Using diagnostic assessments to plan your approach when introducing new concepts.
In the previous article Turning Apples into Oranges, we discussed the importance of you as a teacher recognizing that your students will be coming to your course from a variety of different backgrounds, educational levels, life experiences, and cultural realities.
The overall diversity of these variables is exponential if you consider the global reach of your course due to its online nature. This is all, of course, on top of the realities surrounding individual learning-styles and Howard Gardner’s theory of multiple intelligences (Multimedia for Multiple Intelligences).
The development of content delivery must always take these variables into consideration, as we have already accepted that the success of online courses can be determined by the effective and efficient delivery of course curriculum. But now that you are open and sensitive to the nature of international students from an online global community, how do you go about assessing just where they are coming to your course from?
The Diagnostic Assessment… The What?
Well something that is called diagnostic assessment is the key to doing just that. For those that are unfamiliar with the term, diagnostic assessment involves the teacher creating an evaluation that gauges the general breadth of knowledge that a body of students has, in reference to the upcoming content that is to be taught , whether it is at the beginning of the course, starting a new unit, or simply a difficult new concept.

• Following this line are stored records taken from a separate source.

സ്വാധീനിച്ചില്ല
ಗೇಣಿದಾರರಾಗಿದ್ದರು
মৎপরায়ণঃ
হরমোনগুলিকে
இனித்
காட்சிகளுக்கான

This assessment can take the form of a short quiz, a more formal examination, practice dialogue performance (for language courses), a research essay, or some other practical, written, or verbal assessment to determine where each student is when it comes to the content being taught. Obviously, this assessment must be done in advance of any actual lesson being taught to students, but it does not have to be well in advance. It can be performed as the very first exercise in an opening class, or it can be done to conclude an opening lesson of a course. It can even be done weeks in advance of a course starting, perhaps taking the form of a quick survey to be completed and submitted on the first day of class. But a key element of diagnostic assessment is that is of benefit to the instructor in preparation of content delivery.
It is not meant to be used as an assessment for grading students and should not be used as such. To do so would not only be unfair to students, but also ineffective in being an accurate gauge of student content retention. After all, since this kind of assessment is intended for use at the beginning of an online course, how could it give any accurate indication of students’ abilities after course content has been taught?

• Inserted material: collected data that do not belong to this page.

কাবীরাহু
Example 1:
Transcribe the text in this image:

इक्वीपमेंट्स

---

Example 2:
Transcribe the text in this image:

How Can Data be Used to a Student’s Benefit?
However, this also brings up another useful facet of diagnostic assessment, and arguably the most important one. Once all assessments have been collected from the students, how can that data be used to their benefit? How can you incorporate the results into your online teaching strategy? The answer is that it can be used to give your course that added touch that sets it above other courses being offered online – you use the information gathered to tailor your course content delivery to the needs of your students.
If you find that many of your students have little background in the content that you are planning to teach them, you can be sure to add more background information in your curriculum to ensure that your students are not lost once you start covering the more advanced material. If the results of your diagnostic assessment demonstrate that your students have a generally-advanced knowledge of your course content, then you can adjust your curriculum-planning to spend less time on basic material and more time on the more advanced concepts.
Not Just For Use at the Start of an Online Course
Furthermore, the use of diagnostic assessments does not have to be restricted to just the beginning of the online course, but can be used any time a new unit of study in your course begins, or if you are about to introduce a large and/or difficult concept. If you have the time and inclination to do this for new units and concepts, you will further refine the tailored experience that your students will benefit from, and further sharpen the focus of your teaching during the course.
This ability to adjust your course as required according to the needs of your students will prove to be both a boon to you and your students. They will benefit the most by receiving just the right amount of instruction that they need to get the most out of your course, and you will benefit with the maximization of both your time and effort. Not to mention that excellent word-of-mouth reviews will spread about the flexibility and student-friendly nature of your course delivery.
Remember, students who benefit the most form your course are more likely to become loyal to your courses and help generate more interest in the content that you are offering. So it’s worth the investment in time to develop online teaching strategies that work for both you and your students. Take the time to keep yourself flexible with effective use of diagnostic assessments, and you should find teaching your courses that much easier through focusing your efforts on the right things – not the ineffective ones – and that is beneficial to both students and teacher alike!